- **WORK INSTRUCTIONS**: Every line of the data must appear again in the answer, exactly as written.

- **SOURCE DATA**:

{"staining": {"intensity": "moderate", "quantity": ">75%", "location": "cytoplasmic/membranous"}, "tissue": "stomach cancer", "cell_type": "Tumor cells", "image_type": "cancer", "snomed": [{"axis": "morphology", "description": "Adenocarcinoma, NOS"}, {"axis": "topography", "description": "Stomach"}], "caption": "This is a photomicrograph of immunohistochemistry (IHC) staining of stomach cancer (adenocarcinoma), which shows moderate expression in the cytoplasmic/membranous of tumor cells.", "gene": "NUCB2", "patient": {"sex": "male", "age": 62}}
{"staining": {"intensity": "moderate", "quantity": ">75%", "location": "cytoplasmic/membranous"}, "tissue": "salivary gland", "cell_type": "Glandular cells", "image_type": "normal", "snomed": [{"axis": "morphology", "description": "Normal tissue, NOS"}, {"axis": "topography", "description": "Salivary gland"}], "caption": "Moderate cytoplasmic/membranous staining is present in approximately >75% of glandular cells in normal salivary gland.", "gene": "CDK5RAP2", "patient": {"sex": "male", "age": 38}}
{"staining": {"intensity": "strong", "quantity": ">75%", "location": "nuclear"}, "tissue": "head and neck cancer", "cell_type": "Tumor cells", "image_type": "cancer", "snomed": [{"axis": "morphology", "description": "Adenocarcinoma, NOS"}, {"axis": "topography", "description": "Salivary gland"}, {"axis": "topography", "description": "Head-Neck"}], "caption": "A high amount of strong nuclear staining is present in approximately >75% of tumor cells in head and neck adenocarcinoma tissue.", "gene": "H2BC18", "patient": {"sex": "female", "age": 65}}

- **EXERCISE OUTPUT**:
{"staining": {"intensity": "moderate", "quantity": ">75%", "location": "cytoplasmic/membranous"}, "tissue": "stomach cancer", "cell_type": "Tumor cells", "image_type": "cancer", "snomed": [{"axis": "morphology", "description": "Adenocarcinoma, NOS"}, {"axis": "topography", "description": "Stomach"}], "caption": "This is a photomicrograph of immunohistochemistry (IHC) staining of stomach cancer (adenocarcinoma), which shows moderate expression in the cytoplasmic/membranous of tumor cells.", "gene": "NUCB2", "patient": {"sex": "male", "age": 62}}
{"staining": {"intensity": "moderate", "quantity": ">75%", "location": "cytoplasmic/membranous"}, "tissue": "salivary gland", "cell_type": "Glandular cells", "image_type": "normal", "snomed": [{"axis": "morphology", "description": "Normal tissue, NOS"}, {"axis": "topography", "description": "Salivary gland"}], "caption": "Moderate cytoplasmic/membranous staining is present in approximately >75% of glandular cells in normal salivary gland.", "gene": "CDK5RAP2", "patient": {"sex": "male", "age": 38}}
{"staining": {"intensity": "strong", "quantity": ">75%", "location": "nuclear"}, "tissue": "head and neck cancer", "cell_type": "Tumor cells", "image_type": "cancer", "snomed": [{"axis": "morphology", "description": "Adenocarcinoma, NOS"}, {"axis": "topography", "description": "Salivary gland"}, {"axis": "topography", "description": "Head-Neck"}], "caption": "A high amount of strong nuclear staining is present in approximately >75% of tumor cells in head and neck adenocarcinoma tissue.", "gene": "H2BC18", "patient": {"sex": "female", "age": 65}}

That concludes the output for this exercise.